Rewrite the lines in the material below, substituting "Tunis" for each occurrence of "Sousse" and changing nothing else.

Data pulled from a collection:
══════════
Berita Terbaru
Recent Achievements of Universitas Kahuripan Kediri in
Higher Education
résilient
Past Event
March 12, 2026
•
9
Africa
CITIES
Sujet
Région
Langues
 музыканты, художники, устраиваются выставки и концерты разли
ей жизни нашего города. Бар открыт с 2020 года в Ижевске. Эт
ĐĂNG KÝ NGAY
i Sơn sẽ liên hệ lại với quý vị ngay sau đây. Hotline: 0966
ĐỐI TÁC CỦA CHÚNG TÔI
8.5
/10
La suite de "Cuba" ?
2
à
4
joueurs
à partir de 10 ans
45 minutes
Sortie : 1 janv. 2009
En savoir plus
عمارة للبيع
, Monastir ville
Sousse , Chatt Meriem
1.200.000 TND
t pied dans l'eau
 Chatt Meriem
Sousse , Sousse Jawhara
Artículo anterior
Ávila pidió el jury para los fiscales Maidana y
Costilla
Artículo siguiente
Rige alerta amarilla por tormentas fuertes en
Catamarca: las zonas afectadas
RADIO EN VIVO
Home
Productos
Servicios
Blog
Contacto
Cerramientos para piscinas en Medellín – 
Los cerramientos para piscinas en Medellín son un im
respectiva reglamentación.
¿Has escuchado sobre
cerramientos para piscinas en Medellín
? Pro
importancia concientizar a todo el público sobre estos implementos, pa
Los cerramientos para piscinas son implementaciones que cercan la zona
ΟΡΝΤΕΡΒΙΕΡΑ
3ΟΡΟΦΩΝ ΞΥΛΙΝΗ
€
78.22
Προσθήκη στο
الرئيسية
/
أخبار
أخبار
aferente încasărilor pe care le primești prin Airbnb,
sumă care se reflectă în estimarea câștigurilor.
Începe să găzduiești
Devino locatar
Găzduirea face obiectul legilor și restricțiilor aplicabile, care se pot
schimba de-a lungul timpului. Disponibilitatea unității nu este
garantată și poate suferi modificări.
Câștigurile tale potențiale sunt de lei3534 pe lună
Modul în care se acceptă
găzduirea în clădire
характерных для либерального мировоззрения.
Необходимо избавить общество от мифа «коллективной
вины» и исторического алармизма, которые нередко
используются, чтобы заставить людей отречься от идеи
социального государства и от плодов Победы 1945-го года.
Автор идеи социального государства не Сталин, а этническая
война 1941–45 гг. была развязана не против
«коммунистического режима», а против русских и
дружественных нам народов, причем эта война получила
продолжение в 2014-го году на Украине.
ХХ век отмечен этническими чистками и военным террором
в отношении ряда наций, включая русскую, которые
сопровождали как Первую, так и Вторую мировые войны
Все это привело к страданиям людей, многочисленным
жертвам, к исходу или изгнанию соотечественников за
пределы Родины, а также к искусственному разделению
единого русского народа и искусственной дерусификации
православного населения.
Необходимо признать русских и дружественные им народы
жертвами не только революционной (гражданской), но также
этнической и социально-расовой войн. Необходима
══════════
**OUTPUT BELOW:**
Berita Terbaru
Recent Achievements of Universitas Kahuripan Kediri in
Higher Education
résilient
Past Event
March 12, 2026
•
9
Africa
CITIES
Sujet
Région
Langues
 музыканты, художники, устраиваются выставки и концерты разли
ей жизни нашего города. Бар открыт с 2020 года в Ижевске. Эт
ĐĂNG KÝ NGAY
i Sơn sẽ liên hệ lại với quý vị ngay sau đây. Hotline: 0966
ĐỐI TÁC CỦA CHÚNG TÔI
8.5
/10
La suite de "Cuba" ?
2
à
4
joueurs
à partir de 10 ans
45 minutes
Sortie : 1 janv. 2009
En savoir plus
عمارة للبيع
, Monastir ville
Tunis , Chatt Meriem
1.200.000 TND
t pied dans l'eau
 Chatt Meriem
Tunis , Tunis Jawhara
Artículo anterior
Ávila pidió el jury para los fiscales Maidana y
Costilla
Artículo siguiente
Rige alerta amarilla por tormentas fuertes en
Catamarca: las zonas afectadas
RADIO EN VIVO
Home
Productos
Servicios
Blog
Contacto
Cerramientos para piscinas en Medellín – 
Los cerramientos para piscinas en Medellín son un im
respectiva reglamentación.
¿Has escuchado sobre
cerramientos para piscinas en Medellín
? Pro
importancia concientizar a todo el público sobre estos implementos, pa
Los cerramientos para piscinas son implementaciones que cercan la zona
ΟΡΝΤΕΡΒΙΕΡΑ
3ΟΡΟΦΩΝ ΞΥΛΙΝΗ
€
78.22
Προσθήκη στο
الرئيسية
/
أخبار
أخبار
aferente încasărilor pe care le primești prin Airbnb,
sumă care se reflectă în estimarea câștigurilor.
Începe să găzduiești
Devino locatar
Găzduirea face obiectul legilor și restricțiilor aplicabile, care se pot
schimba de-a lungul timpului. Disponibilitatea unității nu este
garantată și poate suferi modificări.
Câștigurile tale potențiale sunt de lei3534 pe lună
Modul în care se acceptă
găzduirea în clădire
характерных для либерального мировоззрения.
Необходимо избавить общество от мифа «коллективной
вины» и исторического алармизма, которые нередко
используются, чтобы заставить людей отречься от идеи
социального государства и от плодов Победы 1945-го года.
Автор идеи социального государства не Сталин, а этническая
война 1941–45 гг. была развязана не против
«коммунистического режима», а против русских и
дружественных нам народов, причем эта война получила
продолжение в 2014-го году на Украине.
ХХ век отмечен этническими чистками и военным террором
в отношении ряда наций, включая русскую, которые
сопровождали как Первую, так и Вторую мировые войны
Все это привело к страданиям людей, многочисленным
жертвам, к исходу или изгнанию соотечественников за
пределы Родины, а также к искусственному разделению
единого русского народа и искусственной дерусификации
православного населения.
Необходимо признать русских и дружественные им народы
жертвами не только революционной (гражданской), но также
этнической и социально-расовой войн. Необходима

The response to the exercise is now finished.